Para o pedagogo, o caso é emblemático de um conjunto de preconceitos que os adultos têm em relação às crianças. “Falar sobre sexualidade com os filhos pequenos é um tabu porque achamos que é algo muito melindroso que não pode ser dito ou que é tão sofisticado que as crianças não vão entender. Mas nos esquecemos de que elas não estão em uma bolha, em uma redoma. Pelo contrário. Elas são parte de uma cultura, assistem a programas televisivos que falam sobre sexualidade e têm acesso a uma vastidão de informações na internet. Então, a partir desse conjunto de informações, as crianças constroem repertório para compreender o mundo”, observa. Daí que, embora não entendesse bem, a menina já sabia aos 2 anos que a função dos contraceptivos era evitar uma gestação.  

E, se os pais se recusam a ter um diálogo honesto com seus filhos, “muitas dessas questões vão ser aprendidas na interação com seus pares ou por outros meios”, diz. Afinal, com ou sem o auxílio dos tutores, as crianças vão recorrer a usos interpretativos dessas informações para compreender o mundo e se relacionar com ele.

Armadilhas.
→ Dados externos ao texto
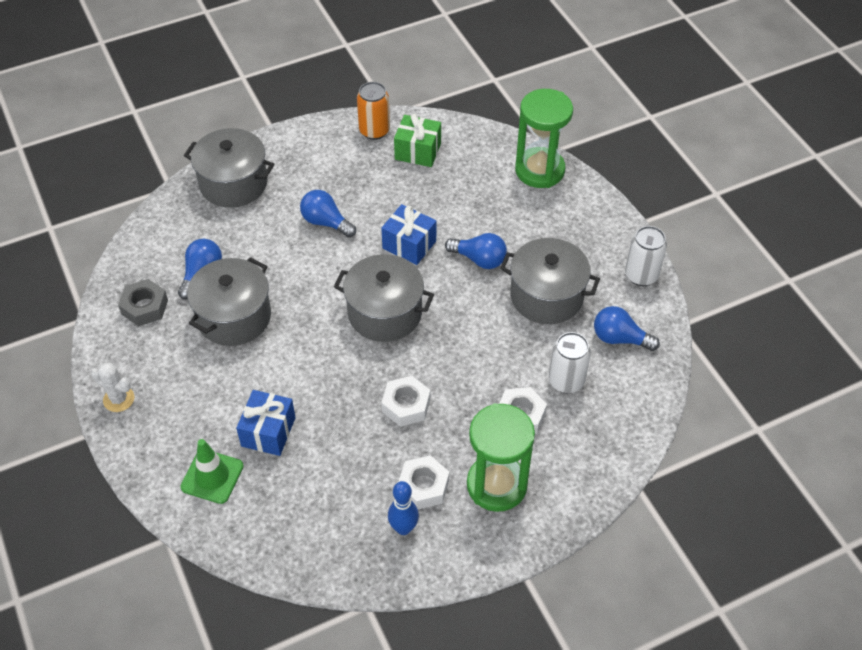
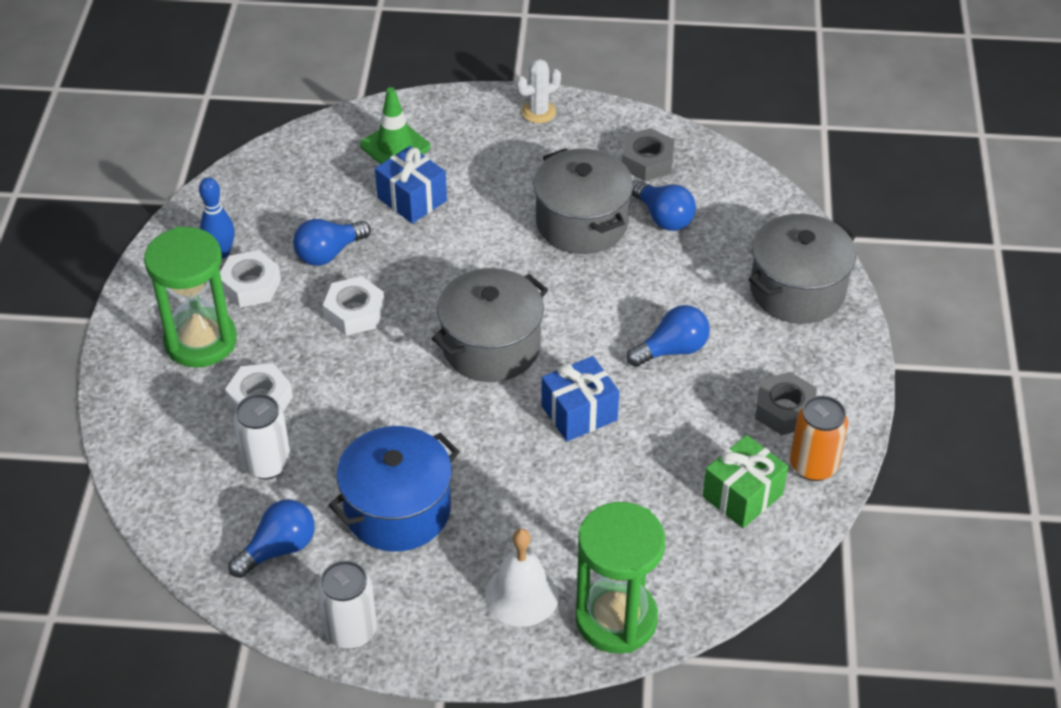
camera: 120 degrees right, 5 degrees down
blue light bulb [445,233,507,269] -> blue light bulb moved to [293,219,371,266]
grey pot [500,238,600,324] -> blue pot [328,426,460,552]
none -> white bell [485,529,559,627]
none -> grey nut [755,372,817,435]

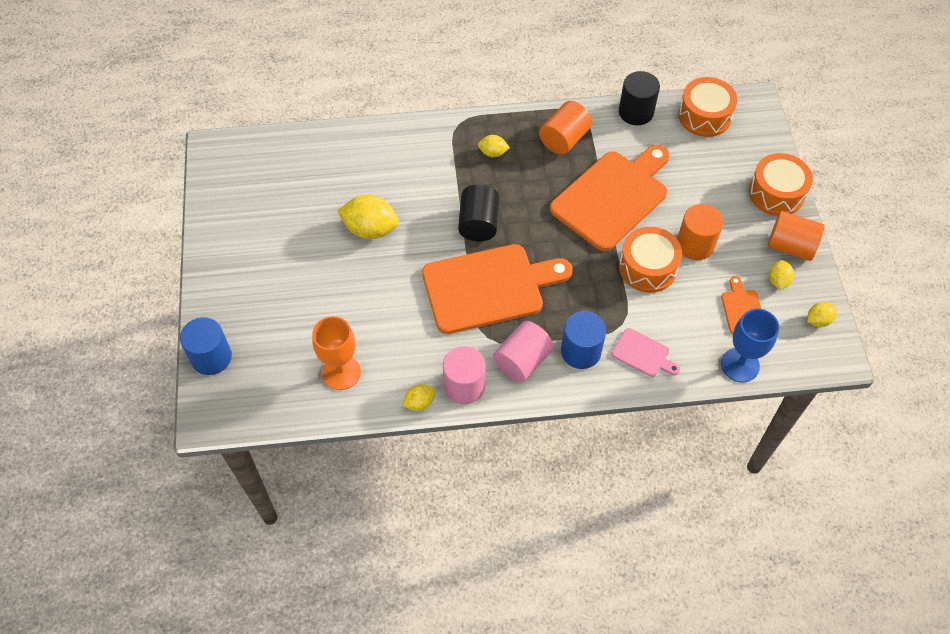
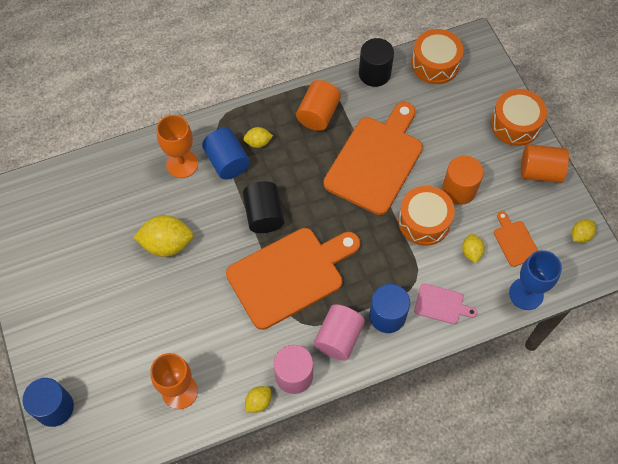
camera: 15 degrees left, 5 degrees up
yellow lemon [769,260,794,290] -> yellow lemon moved to [462,234,485,263]
none -> orange goblet [157,115,198,178]
none -> blue cylinder [202,128,250,180]

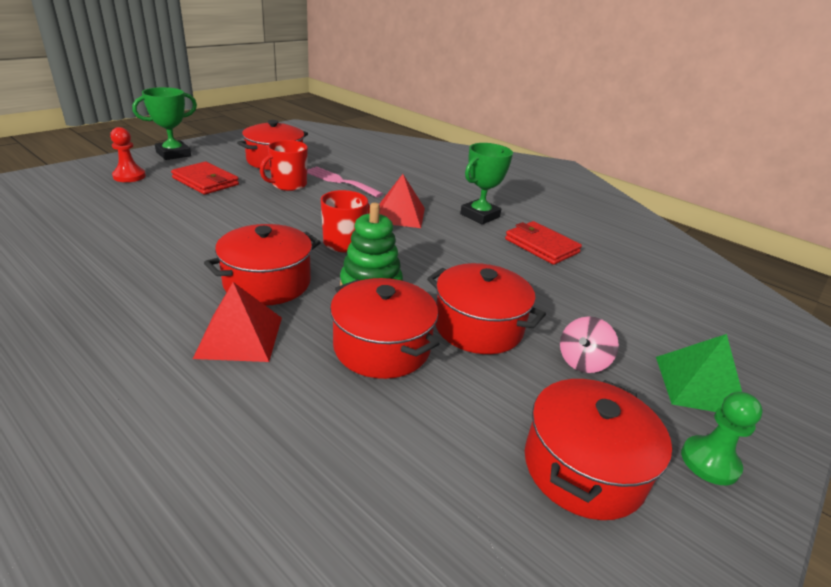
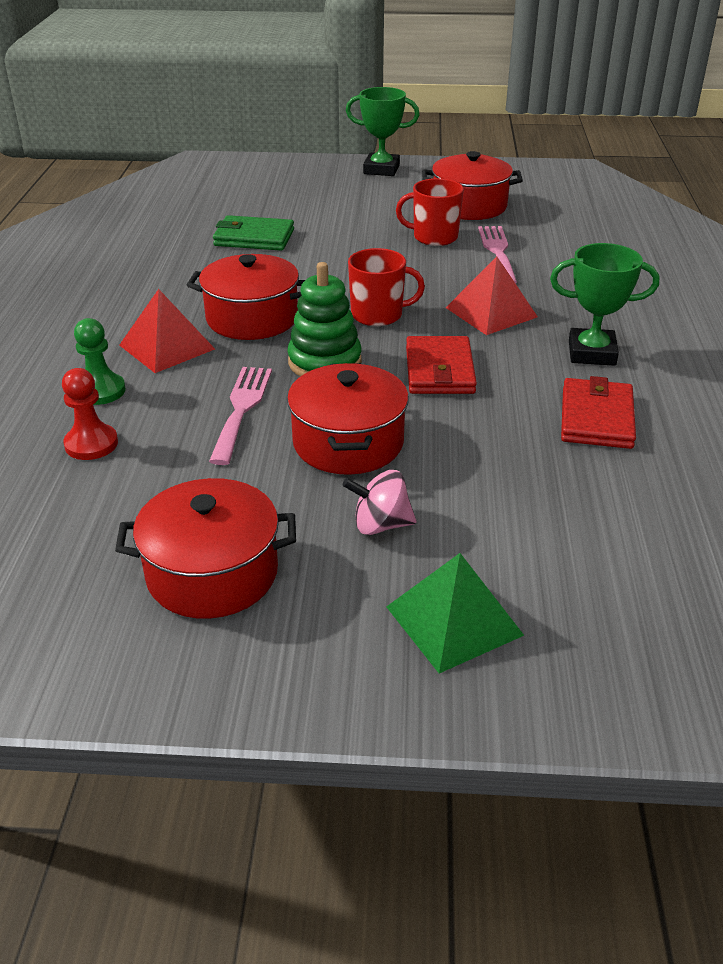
camera: 55 degrees right, 5 degrees up
red pawn [110,127,146,182] -> red pawn moved to [62,368,118,460]
red wallet [171,162,239,195] -> red wallet moved to [406,336,477,394]
red pot [330,278,440,379] -> pink fork [209,367,272,465]
green pawn [681,392,763,485] -> green pawn moved to [74,318,126,405]
none -> green wallet [213,215,294,251]

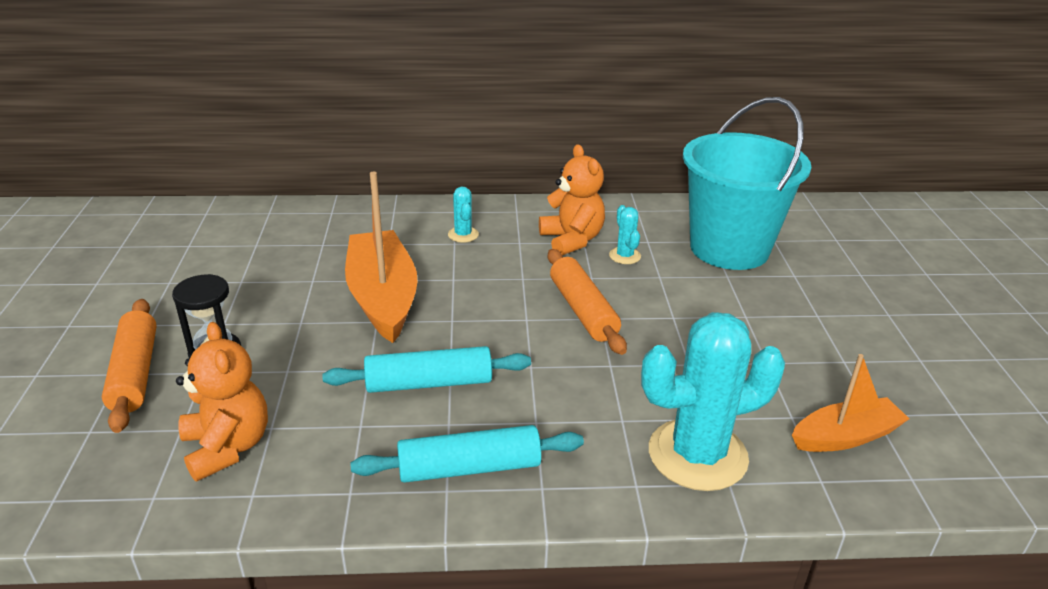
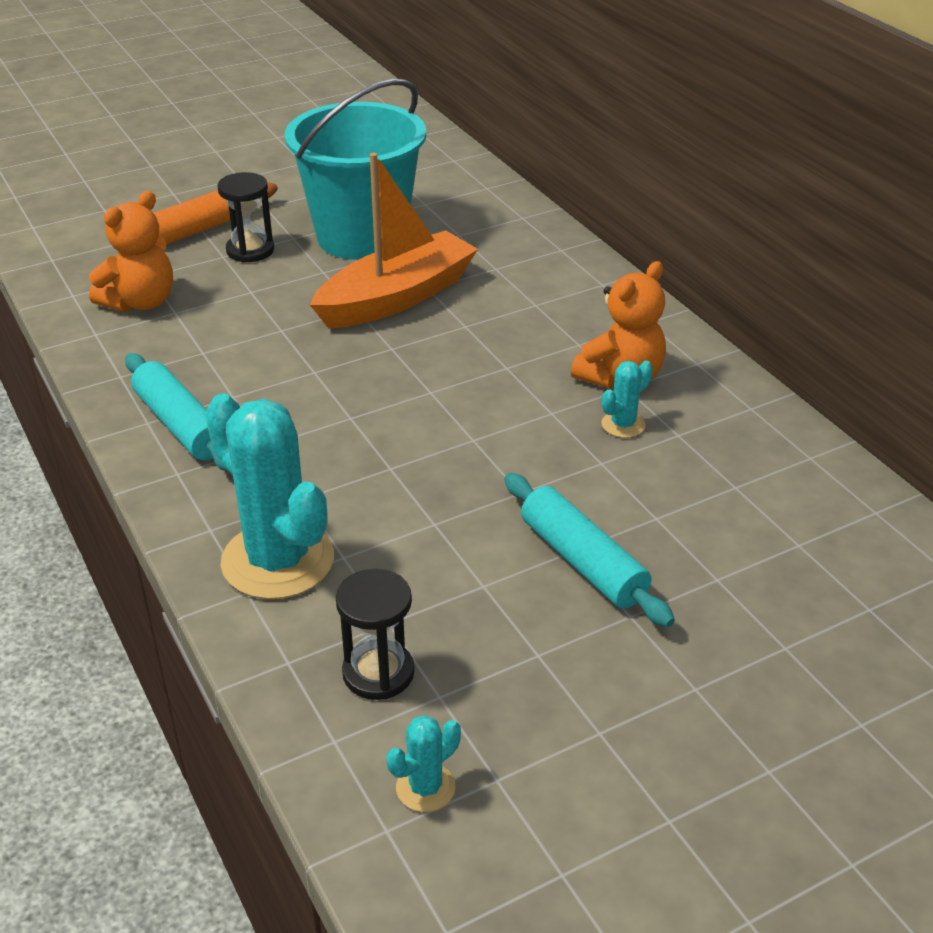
camera: 65 degrees right, 5 degrees up
turquoise rolling pin [322,346,531,393] -> turquoise rolling pin moved to [504,473,675,627]
turquoise cactus [448,186,479,243] -> turquoise cactus moved to [387,715,461,812]
orange rolling pin [548,249,627,355] -> none
turquoise bucket [683,97,811,270] -> turquoise bucket moved to [284,79,426,260]
orange boat [792,354,909,452] -> black hourglass [336,569,415,700]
A consultora Aline Bicalho ainda lembra que, por vezes, os pequenos podem já saber as respostas, mas fazem as perguntas para ver se seus pais vão dizer a eles a verdade. “Eles podem criar essa armadilha para ver se serão enganados. E, se notarem que os pais estão mentindo, esse elo de confiança pode ficar ameaçado, e então a criança vai buscar conhecimento em outras fontes, que nem sempre serão seguras”, alerta. Vale lembrar que, de acordo com a pesquisa TIC Kids Online, de 2018, 24,7 milhões de brasileiros entre 9 e 17 anos têm acesso à web. Trata-se de um contingente que corresponde a 85% da população nessa faixa etária que está permanentemente a um clique de encontrar uma vastidão de informações sobre a sexualidade na internet – o que inclui farta oferta de material pornográfico, o que pode levar a um entendimento distorcido sobre o tema. 

Internet como aliada. Mas a web pode ser também fonte de material educativo e se tornar uma aliada dos pais, fornecendo ferramentas para intermediar conversas sobre sexo, expressão de gênero e orientação sexual. É o caso da série “Que Corpo É Esse?”, produzido pelo Canal Futura em parceria com a Childhood Brasil, organização que faz parte da World Childhood Foundation. Em 12 episódios, o programa alerta educadores, crianças, adolescentes e famílias sobre o conhecimento do próprio corpo e a importância de se respeitar o direito à sexualidade.

 

Livros podem ajudar. Fora das redes, a exemplo do recém-lançado livro “Maya”, escrito por Xuxa Meneghel, publicações trazem com naturalidade a temática LGBTI+ para o universo das crianças e podem ajudar pais a responder perguntas de seus filhos sobre o assunto. Na obra, uma anjinha vem à Terra com a missão de espalhar afeto junto às duas mães que possui. Já o livro “Pipo e Fifi”, da autora Caroline Arcari, se propõe a ser uma plataforma contra a violência sexual na infância ajudando crianças a partir de 4 anos a compreender seu corpo e a identificar situações que elas não devem aceitar.